Die Allerliebste holt mich auf den Boden der Tatsachen zurück und vertreibt den Neandertaler aus meinem Kopf. Buchlesen soll ich da und eine Laudatio auf den fast 100jährigen Seniorchef halten. Ich buche mir eine Pension.

So.

Der vom Radio hat sich nie wieder gemeldet. Auch auf Nachfrage kommt da keine Antwort.
Ich gehe kritisch mit mir ins Gericht. Habe ich was falsch gemacht? Aber auch nach langem Grübeln komme ich nur zu dem Schluß, dass ich mich super verhalten und klasse kommuniziert habe.

Die, die mich lustig haben wollte, schreibt mir ne Mail: Wegen des Ukraine-Krieges könne man jetzt unmöglich einen lustigen Onkel bringen. Lieber was Ernsthaftes. Da tanzen jetzt Frauen von der Ukraine-Willkommensgruppe, oder so.

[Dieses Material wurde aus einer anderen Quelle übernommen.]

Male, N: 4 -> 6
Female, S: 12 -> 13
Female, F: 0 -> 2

Der Fernsehmann meldet sich nicht mehr. Der Termin für die Absprache der Einzelheiten ist längst verstrichen. Ich hake auch das als erledigt ab.

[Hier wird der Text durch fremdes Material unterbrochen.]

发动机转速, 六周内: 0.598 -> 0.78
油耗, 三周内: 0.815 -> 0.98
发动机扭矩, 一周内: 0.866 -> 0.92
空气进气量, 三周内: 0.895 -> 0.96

Die Bestatterin? Nun, die hatte gemeint: „Geld spielt bei uns doch keine Rolle, Herr Wilhelm!“ Ich soll 500 Kilometer fahren, eine Nacht übernachten, anderthalb bis zwei Stunden auftreten und 500 Kilometer zurückfahren. Dafür will ich 500 Euro.
Leider habe ich nur das dicke Auto, das nunmal schlappe 14-15 Liter braucht. Bei 1.000 Kilometern sind das 10 mal diese 15 Liter mal rund 2 Euro = 300 Euro Spritkosten. Bleiben mir 200 Euro für zwei Tage Unterwegssein, von denen ich auch noch 80 Euro fürs Hotel abdrücken müsste.
Nee, das geht ja gar nicht, ich könne ja kostenlos dort vom Buffet essen. Und weshalb denn übernachten? Die Veranstaltung sei am frühen Abend, da sei ja noch genug Zeit, um wieder nach Hause zu fahren. Sie hätten im Familienkreis darüber gesprochen und fänden 150 Euro für alles durchaus angemessen. „Sie haben ja keine Arbeit. Die Geschichten sind ja alle schon längst geschrieben und Sie lesen die ja nur vor.“

Ich glaube, ich fahre überhaupt nirgendwo mehr hin. Ich trete ab sofort nur noch hier in meiner geräumigen Garage auf. Halbe Stunde für 75 Euro. Kaffee gibt’s gratis, es geht auch noch ein Hut rum.

1 Natürlich nicht. Ohrenkerzen sind der größte Unfug, den es gibt.